START Extracted material

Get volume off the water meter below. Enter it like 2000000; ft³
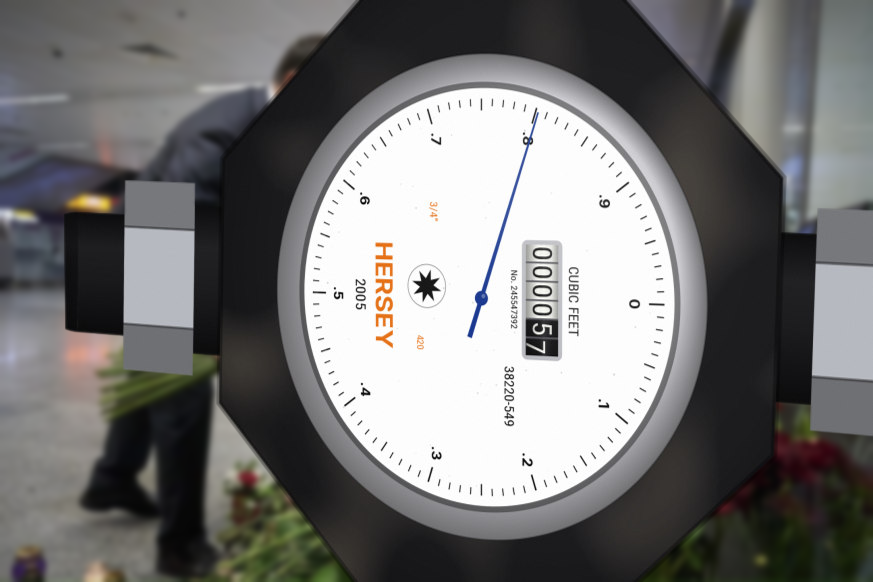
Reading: 56.80; ft³
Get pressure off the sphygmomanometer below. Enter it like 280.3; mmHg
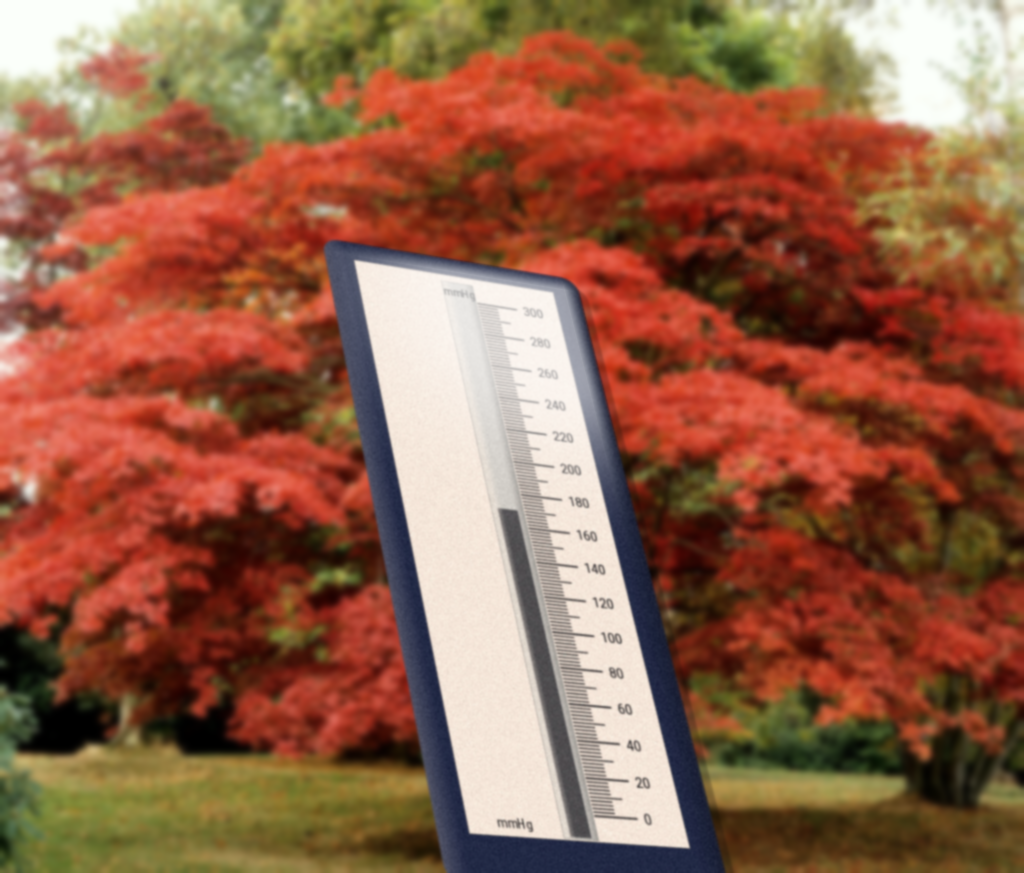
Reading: 170; mmHg
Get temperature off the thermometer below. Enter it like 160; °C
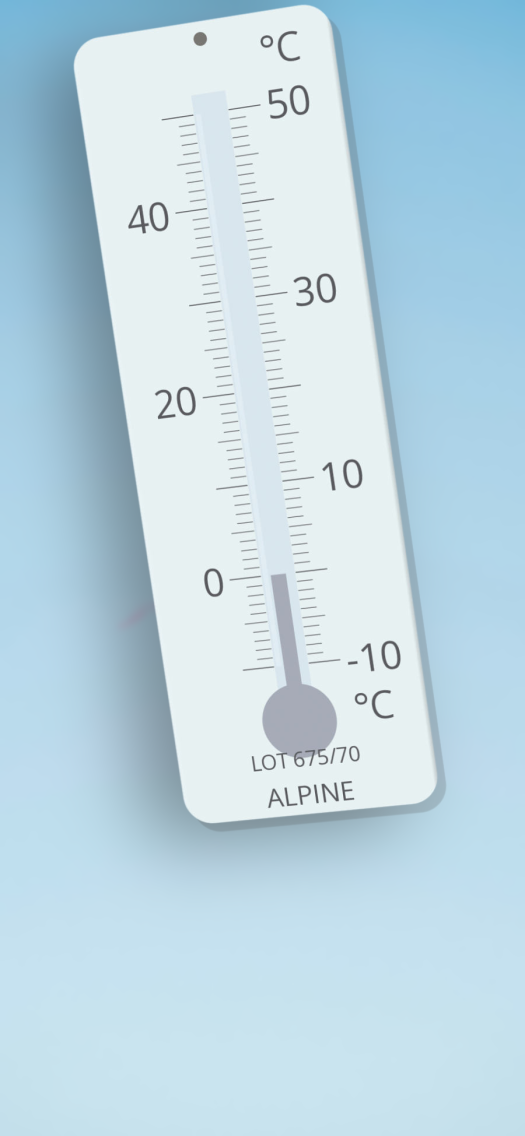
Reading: 0; °C
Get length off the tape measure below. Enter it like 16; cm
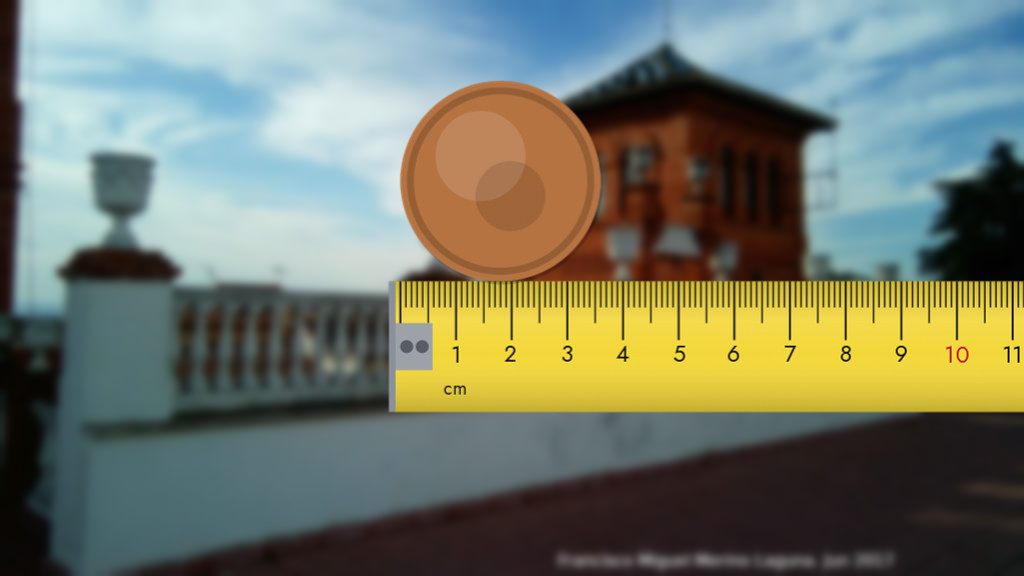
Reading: 3.6; cm
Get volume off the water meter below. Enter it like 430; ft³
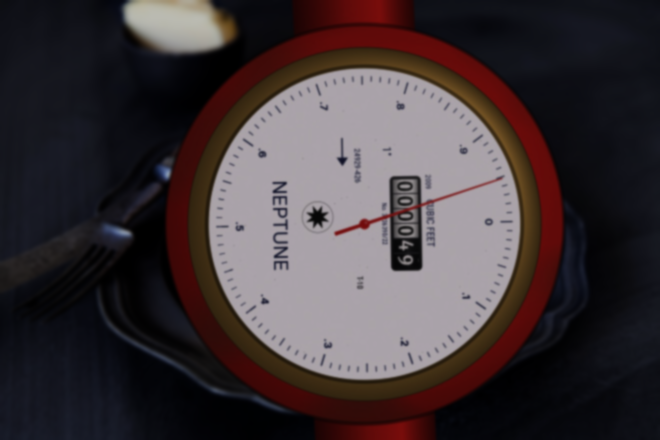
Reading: 48.95; ft³
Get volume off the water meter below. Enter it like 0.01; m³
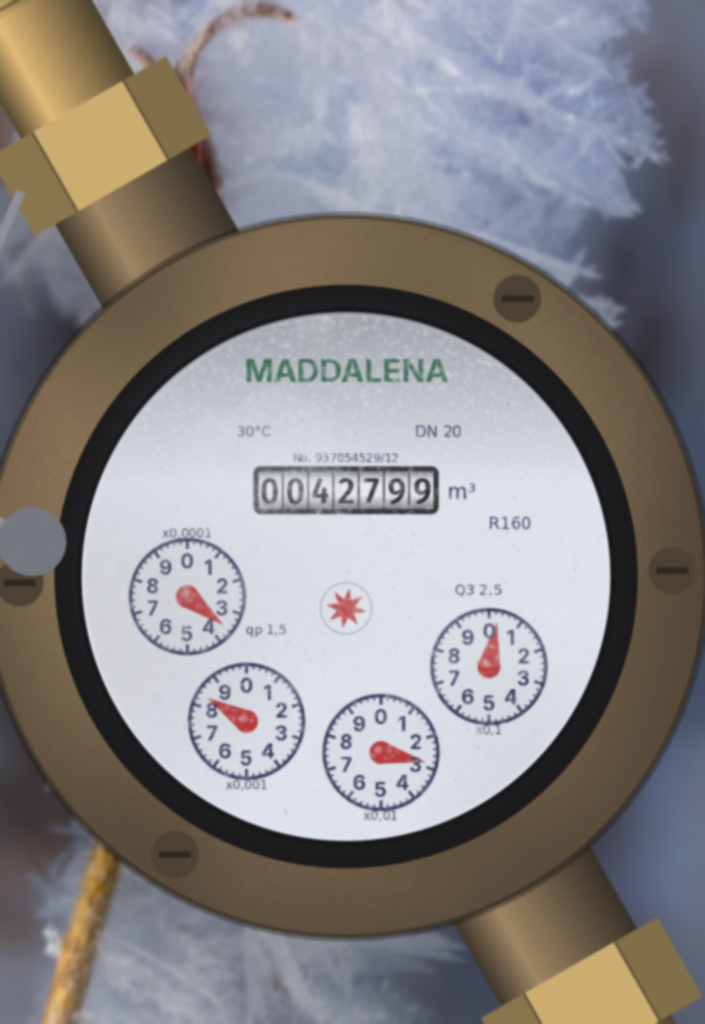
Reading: 42799.0283; m³
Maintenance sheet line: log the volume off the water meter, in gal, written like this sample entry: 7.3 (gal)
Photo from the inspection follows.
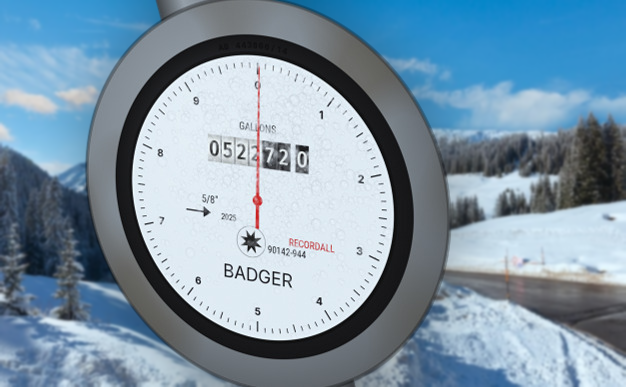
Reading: 522720.0 (gal)
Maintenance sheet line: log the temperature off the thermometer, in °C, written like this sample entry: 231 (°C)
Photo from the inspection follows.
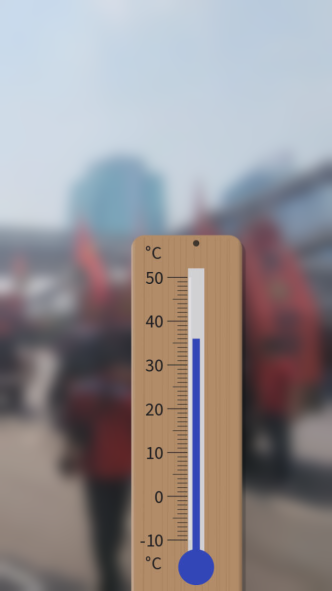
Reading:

END Extracted material

■ Task ■
Rewrite the data as a JSON list of strings, starting at the line that contains "Maintenance sheet line: log the temperature" and ending at the end of the data, with one string per line and blank lines left out. Leave the pictures out of the answer.

■ Answer to this task ■
[
  "Maintenance sheet line: log the temperature off the thermometer, in °C, written like this sample entry: 231 (°C)",
  "Photo from the inspection follows.",
  "Reading:"
]